Aufgabe A -
Im Forumsthread über JavaFX-Buttons und die Enter-Taste bringt dzim den Link auf eine neuere Version. Auf welche JavaFX-Version aktualisiert er ihn?
Aufgabe B -
Führe den Forumsthread über JavaFX-Buttons und die Enter-Taste im Anschluss an seine letzte Zeile weiter.

╭─ Ausgewählter Auszug

# Javafx button per enter auslösen



## Xanond (13. Apr 2016)

Hallo,  ich frage mich wie ich einen button per druck auf die Enter taste auslösen kann.  
Ich möchte quasi einfach sagen wen z. B.  in meinem textfeld ein Inhalt drinen steht und die Enter taste wird betätigt,  soll die entsprechende methode ausgelöst werden.


----------



## VfL_Freak (14. Apr 2016)

Hab' mal kurz für Dich gegoogled 
http://docs.oracle.com/javafx/2/ui_controls/button.htm

Gruß Klaus


----------



## dzim (14. Apr 2016)

Ich leg einen drauf und aktualisiere das ganze von JavaFX 2.x auf JavaFX 8:
http://docs.oracle.com/javase/8/javafx/user-interface-tutorial/button.htm

Und um dir mehr als nur den Style-Guide unter den Tutorials für Buttons zu geben, leg ich noch die (einfach zu findende) aktuelle JavaDoc mit oben drauf:
https://docs.oracle.com/javase/8/javafx/api/javafx/scene/control/Button.html

Gleich der erste Absatz...

╰─
╭─ Bereitgestellte Daten

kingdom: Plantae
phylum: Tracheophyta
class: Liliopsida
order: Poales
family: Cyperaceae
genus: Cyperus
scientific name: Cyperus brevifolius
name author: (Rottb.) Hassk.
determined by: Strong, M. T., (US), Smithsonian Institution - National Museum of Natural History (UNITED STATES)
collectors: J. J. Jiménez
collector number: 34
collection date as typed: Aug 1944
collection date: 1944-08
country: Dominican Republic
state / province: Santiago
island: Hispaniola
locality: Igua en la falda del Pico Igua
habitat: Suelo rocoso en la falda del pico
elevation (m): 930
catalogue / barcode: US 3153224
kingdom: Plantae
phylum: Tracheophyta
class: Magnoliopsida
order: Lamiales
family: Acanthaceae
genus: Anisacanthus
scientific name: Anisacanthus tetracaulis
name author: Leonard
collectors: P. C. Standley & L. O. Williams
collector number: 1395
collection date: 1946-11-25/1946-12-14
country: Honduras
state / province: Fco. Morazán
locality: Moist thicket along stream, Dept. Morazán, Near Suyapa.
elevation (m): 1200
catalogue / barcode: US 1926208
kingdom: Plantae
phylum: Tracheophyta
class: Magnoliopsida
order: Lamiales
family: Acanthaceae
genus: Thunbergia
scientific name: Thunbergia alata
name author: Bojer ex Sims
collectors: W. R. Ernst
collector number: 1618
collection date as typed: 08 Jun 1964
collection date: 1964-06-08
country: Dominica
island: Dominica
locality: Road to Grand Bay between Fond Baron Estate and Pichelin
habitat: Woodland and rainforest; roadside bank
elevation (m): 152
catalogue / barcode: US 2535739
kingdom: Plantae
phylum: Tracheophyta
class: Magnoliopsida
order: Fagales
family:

╰─

Antwort A -
Auf JavaFX 8.

Antwort B -
----------



## MichaProgs (15. Apr 2016)

Hi,

ich hab die Links oben nur kurz überflogen, aber es wäre deutlich einfacher einen ActionListener auf das gewüschte TextFeld zu legen und die selbe Methode aufzurufen, die der Button aufruft. Bitte korrigiert mich, wenn ich falsch liege.


----------



## dzim (16. Apr 2016)

Das geht schon, aber wenn du Default-Behaviour haben möchtes, wie es z.B. bei Dialogen ist (wenn also z.B. wirklich nur Ok und Cancel zur Verfügung stehen), dann ist das die bessere Wahl. Finde ich.


----------



## YesTerDay2810 (16. Apr 2016)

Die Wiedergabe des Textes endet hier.